The whitepaper analyzes the issues related to the decision on how to allocate costs and the offsetting of revenue sharing, and discusses the obligation of fiduciaries to disclose the methodology to plan participants.  The disclosure issue has come into sharper focus in light of the DOL’s proposed participant disclosure regulation.

 

Latest troubles in the Balkans involve pensions  

Creating a “second pillar” retirement plan is no longer part of the pension reform plans for Bosnia and Herzegovina, the country’s government told the International Monetary Fund (IMF).

“Costs and complexity” were cited as major reasons for the change in the initial plan for the Republika Srpska, which with the Federation of Bosnia and Herzegovina makes up the country of Bosnia and Herzegovina.

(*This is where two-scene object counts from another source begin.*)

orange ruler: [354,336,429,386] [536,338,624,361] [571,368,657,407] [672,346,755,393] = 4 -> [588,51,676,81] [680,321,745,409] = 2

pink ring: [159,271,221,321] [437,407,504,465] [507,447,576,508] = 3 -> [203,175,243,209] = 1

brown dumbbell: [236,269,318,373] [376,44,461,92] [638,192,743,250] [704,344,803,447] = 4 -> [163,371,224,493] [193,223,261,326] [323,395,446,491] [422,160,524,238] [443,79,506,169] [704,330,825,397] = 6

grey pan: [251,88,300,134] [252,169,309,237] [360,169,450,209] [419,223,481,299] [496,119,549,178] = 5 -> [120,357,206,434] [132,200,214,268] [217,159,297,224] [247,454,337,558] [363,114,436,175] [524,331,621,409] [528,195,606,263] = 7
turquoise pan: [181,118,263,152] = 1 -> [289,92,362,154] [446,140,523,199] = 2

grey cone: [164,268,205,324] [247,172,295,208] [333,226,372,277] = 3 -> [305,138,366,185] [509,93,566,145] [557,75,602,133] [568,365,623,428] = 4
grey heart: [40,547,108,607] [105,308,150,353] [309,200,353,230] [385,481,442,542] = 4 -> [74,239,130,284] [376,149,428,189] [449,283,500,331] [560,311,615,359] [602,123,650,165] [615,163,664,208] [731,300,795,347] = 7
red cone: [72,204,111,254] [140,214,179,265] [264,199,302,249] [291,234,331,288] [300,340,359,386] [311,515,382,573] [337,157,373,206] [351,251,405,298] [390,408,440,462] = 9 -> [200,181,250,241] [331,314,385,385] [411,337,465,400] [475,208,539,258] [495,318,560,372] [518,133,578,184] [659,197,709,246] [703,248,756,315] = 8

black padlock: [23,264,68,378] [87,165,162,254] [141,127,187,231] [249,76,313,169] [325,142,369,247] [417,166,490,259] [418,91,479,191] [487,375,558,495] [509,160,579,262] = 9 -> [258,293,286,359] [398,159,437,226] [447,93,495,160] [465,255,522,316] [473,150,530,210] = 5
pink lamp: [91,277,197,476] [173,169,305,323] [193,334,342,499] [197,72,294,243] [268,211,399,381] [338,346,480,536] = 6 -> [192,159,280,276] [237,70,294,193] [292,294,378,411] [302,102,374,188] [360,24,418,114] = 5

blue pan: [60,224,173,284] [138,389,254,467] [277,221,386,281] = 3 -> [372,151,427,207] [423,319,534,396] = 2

Expenditure on public pensions has been one of the fastest-growing components of public expenditure in the two entities. In the Federation, it rose to 10% of GDP in 2009 from 7.7% in 2005; and in the Republika Srpska, to 9% of GDP from 7.8% over the same period.

“The transition to the second pillar has been ruled out as too costly and difficult in the near term,“ the government said. A third pillar had been created over the last few years and the country will see a major overhaul of the first pillar.

The first pillar overhaul will include a “further increase in the effective retirement age of men and women,” a system of awarding points for every year of employment, and an indexation “in line with the Swiss model,” where increases are pegged to an average of CPI and the wage indexes.    

The pension reform strategy for the other part of the divided country, which was approved in summer, “still needs to incorporate an overhaul of privileged pensions” (such as allowing certain types of workers to retire early without loss of privileges), the IMF said.